▸ **PROBLEM**:
Each entry must be reproduced precisely as it stands.

▸ **LISTED RECORDS**:
• • • • • • •

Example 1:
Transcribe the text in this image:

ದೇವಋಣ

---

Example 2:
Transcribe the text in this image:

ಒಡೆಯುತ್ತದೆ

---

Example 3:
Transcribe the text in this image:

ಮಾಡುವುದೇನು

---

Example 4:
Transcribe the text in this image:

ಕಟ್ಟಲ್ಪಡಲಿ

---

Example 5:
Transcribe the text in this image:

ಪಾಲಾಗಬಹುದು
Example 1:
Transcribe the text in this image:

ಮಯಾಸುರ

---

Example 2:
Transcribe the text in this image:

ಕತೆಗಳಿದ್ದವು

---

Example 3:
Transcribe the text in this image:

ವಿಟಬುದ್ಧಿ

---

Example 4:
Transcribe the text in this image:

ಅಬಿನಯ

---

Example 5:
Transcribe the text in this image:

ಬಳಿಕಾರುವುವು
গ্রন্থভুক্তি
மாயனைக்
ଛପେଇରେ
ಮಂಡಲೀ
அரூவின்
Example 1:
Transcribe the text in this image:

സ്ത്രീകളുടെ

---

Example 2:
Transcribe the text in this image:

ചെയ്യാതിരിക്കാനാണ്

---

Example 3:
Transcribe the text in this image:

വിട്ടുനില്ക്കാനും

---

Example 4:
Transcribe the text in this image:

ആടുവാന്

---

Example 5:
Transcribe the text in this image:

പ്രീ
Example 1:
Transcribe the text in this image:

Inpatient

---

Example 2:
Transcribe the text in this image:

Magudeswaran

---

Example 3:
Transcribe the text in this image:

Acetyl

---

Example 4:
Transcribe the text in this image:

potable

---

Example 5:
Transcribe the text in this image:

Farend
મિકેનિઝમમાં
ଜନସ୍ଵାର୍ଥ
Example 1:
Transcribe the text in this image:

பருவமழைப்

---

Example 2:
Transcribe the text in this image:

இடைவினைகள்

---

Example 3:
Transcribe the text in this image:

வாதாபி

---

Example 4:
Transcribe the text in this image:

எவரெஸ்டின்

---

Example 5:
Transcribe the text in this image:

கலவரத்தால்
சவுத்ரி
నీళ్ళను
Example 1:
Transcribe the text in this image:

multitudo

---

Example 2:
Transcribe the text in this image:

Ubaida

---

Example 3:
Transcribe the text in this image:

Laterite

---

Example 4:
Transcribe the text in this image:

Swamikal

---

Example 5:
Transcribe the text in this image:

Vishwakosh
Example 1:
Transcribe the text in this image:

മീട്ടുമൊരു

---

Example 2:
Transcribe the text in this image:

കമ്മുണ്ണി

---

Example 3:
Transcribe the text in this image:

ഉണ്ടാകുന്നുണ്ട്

• • • • • • •

▸ **RESULT OF THIS EXERCISE**:
Example 1:
Transcribe the text in this image:

ದೇವಋಣ

---

Example 2:
Transcribe the text in this image:

ಒಡೆಯುತ್ತದೆ

---

Example 3:
Transcribe the text in this image:

ಮಾಡುವುದೇನು

---

Example 4:
Transcribe the text in this image:

ಕಟ್ಟಲ್ಪಡಲಿ

---

Example 5:
Transcribe the text in this image:

ಪಾಲಾಗಬಹುದು
Example 1:
Transcribe the text in this image:

ಮಯಾಸುರ

---

Example 2:
Transcribe the text in this image:

ಕತೆಗಳಿದ್ದವು

---

Example 3:
Transcribe the text in this image:

ವಿಟಬುದ್ಧಿ

---

Example 4:
Transcribe the text in this image:

ಅಬಿನಯ

---

Example 5:
Transcribe the text in this image:

ಬಳಿಕಾರುವುವು
গ্রন্থভুক্তি
மாயனைக்
ଛପେଇରେ
ಮಂಡಲೀ
அரூவின்
Example 1:
Transcribe the text in this image:

സ്ത്രീകളുടെ

---

Example 2:
Transcribe the text in this image:

ചെയ്യാതിരിക്കാനാണ്

---

Example 3:
Transcribe the text in this image:

വിട്ടുനില്ക്കാനും

---

Example 4:
Transcribe the text in this image:

ആടുവാന്

---

Example 5:
Transcribe the text in this image:

പ്രീ
Example 1:
Transcribe the text in this image:

Inpatient

---

Example 2:
Transcribe the text in this image:

Magudeswaran

---

Example 3:
Transcribe the text in this image:

Acetyl

---

Example 4:
Transcribe the text in this image:

potable

---

Example 5:
Transcribe the text in this image:

Farend
મિકેનિઝમમાં
ଜନସ୍ଵାର୍ଥ
Example 1:
Transcribe the text in this image:

பருவமழைப்

---

Example 2:
Transcribe the text in this image:

இடைவினைகள்

---

Example 3:
Transcribe the text in this image:

வாதாபி

---

Example 4:
Transcribe the text in this image:

எவரெஸ்டின்

---

Example 5:
Transcribe the text in this image:

கலவரத்தால்
சவுத்ரி
నీళ్ళను
Example 1:
Transcribe the text in this image:

multitudo

---

Example 2:
Transcribe the text in this image:

Ubaida

---

Example 3:
Transcribe the text in this image:

Laterite

---

Example 4:
Transcribe the text in this image:

Swamikal

---

Example 5:
Transcribe the text in this image:

Vishwakosh
Example 1:
Transcribe the text in this image:

മീട്ടുമൊരു

---

Example 2:
Transcribe the text in this image:

കമ്മുണ്ണി

---

Example 3:
Transcribe the text in this image:

ഉണ്ടാകുന്നുണ്ട്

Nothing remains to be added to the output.